Wednesday, March 24, 2010

But I'm a Cheerleader


But I’m a Cheerleader stars Natasha Lyonne as Megan, a wholesome, slightly dim, and big-hearted cheerleader. Megan’s friends, parents, and an out-of-drag RuPaul hold an intervention for her lesbianism. Though Megan insists that she’s not a lesbian (“I’m not a pervert. I go to church, I get good grades, I’m a cheerleader!”), they send her to True Directions, a halfway-house for gay kids on the path to heterosexual bliss. Once there, the kids are dressed in baby blue (for boys) and pink (for girls). After Megan has an epiphany about her own homosexuality in a group therapy session, she finds that the other kids are friendly, and just as committed to curing themselves as she is. The only exception is Graham, a surly lesbian played by Clea DuVall, who’s only at True Directions so her rich parents will pay for college. But I’m A Cheerleader is like the world’s funniest women’s studies project, satirizing gender construction and homophobia. The kids are split into groups for lessons on how to properly express their genders, including modeling wedding dresses, changing diapers, and vacuuming for the girls, and chopping wood for the boys. My personal favorite part is a group therapy session where the kids are ordered to find the roots of their homosexuality, which include “My mother got married in pants,” “Too many locker-room showers with the team,” “All-girl boarding school,” and “I was born in France.”

Most of the gay male characters (a teenage wrestler being the one exception) are pretty feminine, but so are most of the girls. Halfway through, there’s an example of how stereotypes are not just limiting, but inaccurate, when Jan, a butch, softball-playing, buzz cut-sporting girl has an epiphany during a group therapy session:

Jan: I’m a heterosexual.

Mike: Not yet, honey, but you’re almost there. And don’t speak out of turn.

Jan: No, no, I’ve never been gay.

(Kids scoff)

Mike: Jan, remember, uh, you molested. Just take a look at yourself.

Jan: I mean, everybody thinks I'm this big dyke because... cause I wear baggy pants, I play softball, and... and I'm not as pretty as other girls but that doesn't make me gay. I mean, I like guys. I can't help it. I just want a big fat wiener up my...

Andre: Amen, sister.

Jan: I quit

(Runs from the room)

Mike: Who the hell is she trying to fool?

This movie is really fun, in a campy, John Waters kind of way. Megan and Graham have good chemistry, and the big dramatic romantic scene involves Megan declaring her love for Graham with a cheer routine. So I give it an A+ as teen movies go.

When I looked up some info about the making of But I’m a Cheerleader (as one does), I read an interview with director Jamie Babbit, where she said that she originally wanted Rosario Dawson to play Megan, but the producers insisted on going with someone who was more “all-American,” which…maybe she and Alice Wu should hang out sometime? I appreciate that sometimes, you have to make sacrifices to get a movie made at all, and Babbit clearly felt bad about it, but when Babbit said she tried to fill the cast with more people of color, I couldn’t help but think that that’s the same kind of the same logic that keeps gay actors busy helping straight girls find love in romantic comedies.

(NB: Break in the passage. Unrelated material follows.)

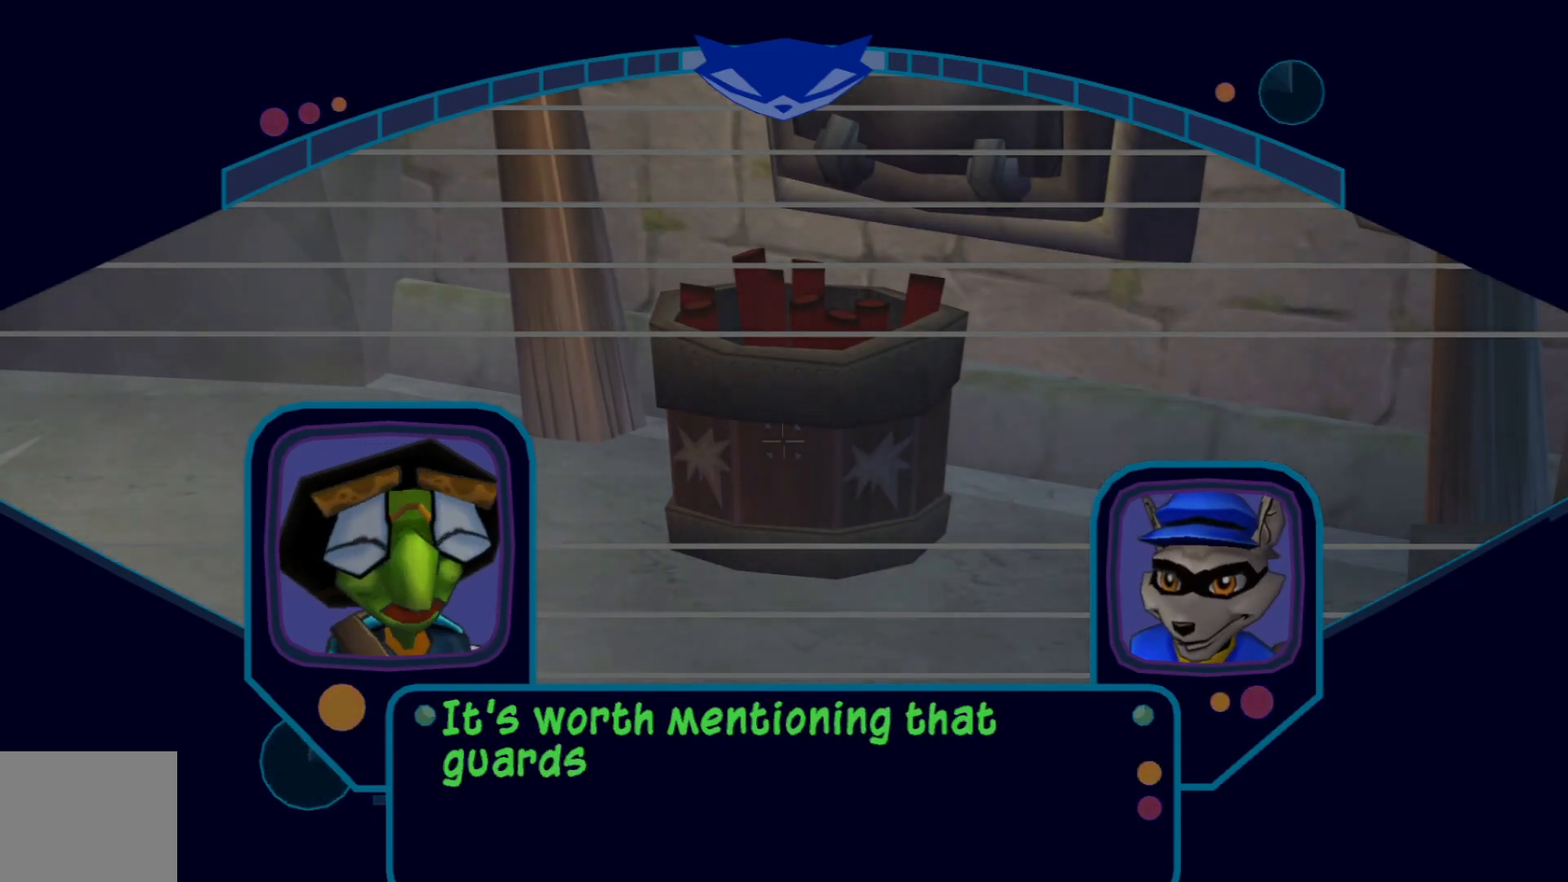
{"buttons": [], "left_stick": "center", "right_stick": "center", "events": [[17, "A", "up"], [267, "A", "down"], [450, "A", "up"]]}
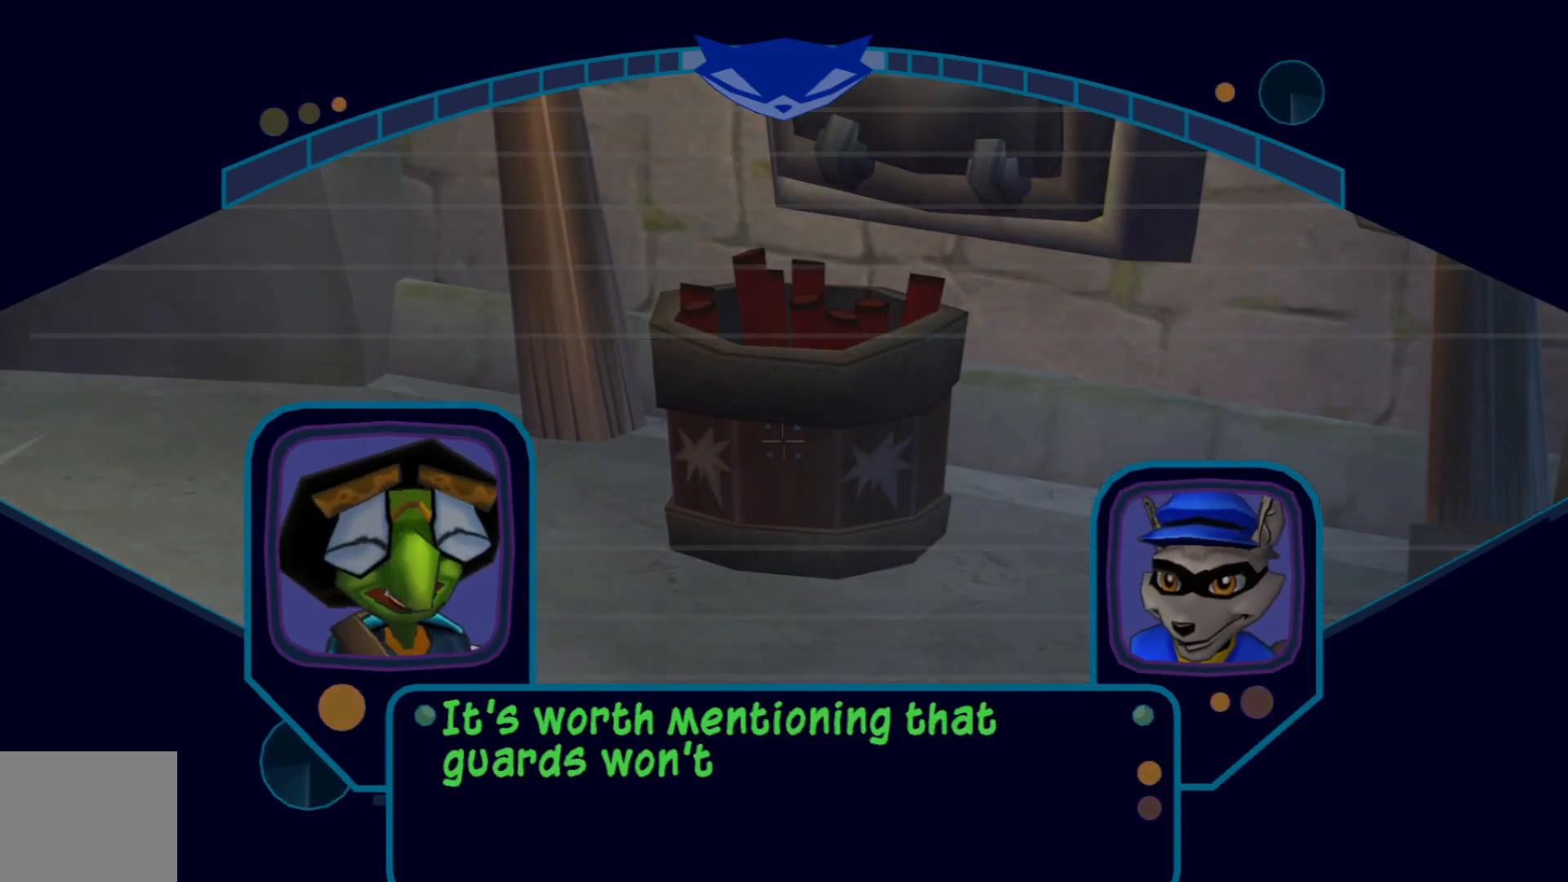
{"buttons": ["A"], "left_stick": "center", "right_stick": "center", "events": [[117, "A", "down"], [267, "A", "up"], [467, "A", "down"]]}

I also highly recommend the documentary on the MPAA, This Picture is Not Yet Rated, in which Babbit appears and explains that she had to cut a masturbation scene by about thirty seconds in order to lose an NC-17 rating. This was the same year that American Pie came out, which taught me that straight boys fucking pies can be seen by 17-year-olds, but you have to be 21 to see a fully-clothed lesbian touch herself, which I actually think would have made a lot of money.

Sunday, March 21, 2010

Mean Girls


"I mean, right? She was a LESBIAN."




When Cady moves from Africa and attends her first American high school, she has no idea how to behave in "Girl World," where you need your friends' approval to buy a dress/date a boy, every compliment is a power struggle, and you can only wear a ponytail once a week. The first friends she makes are queer, or at least queer enough to be ostracized by the rest of the school. Damian, "almost too gay to function," loans her his pink shirt, has a Celine Dion poster in his room, and wears a purple tux to Spring Fling. Janis Ian, whose entry in the Burn Book just says "dyke," is named after a lesbian folk singer, is obsessed with Regina George, and also wears a purple tux to Spring Fling.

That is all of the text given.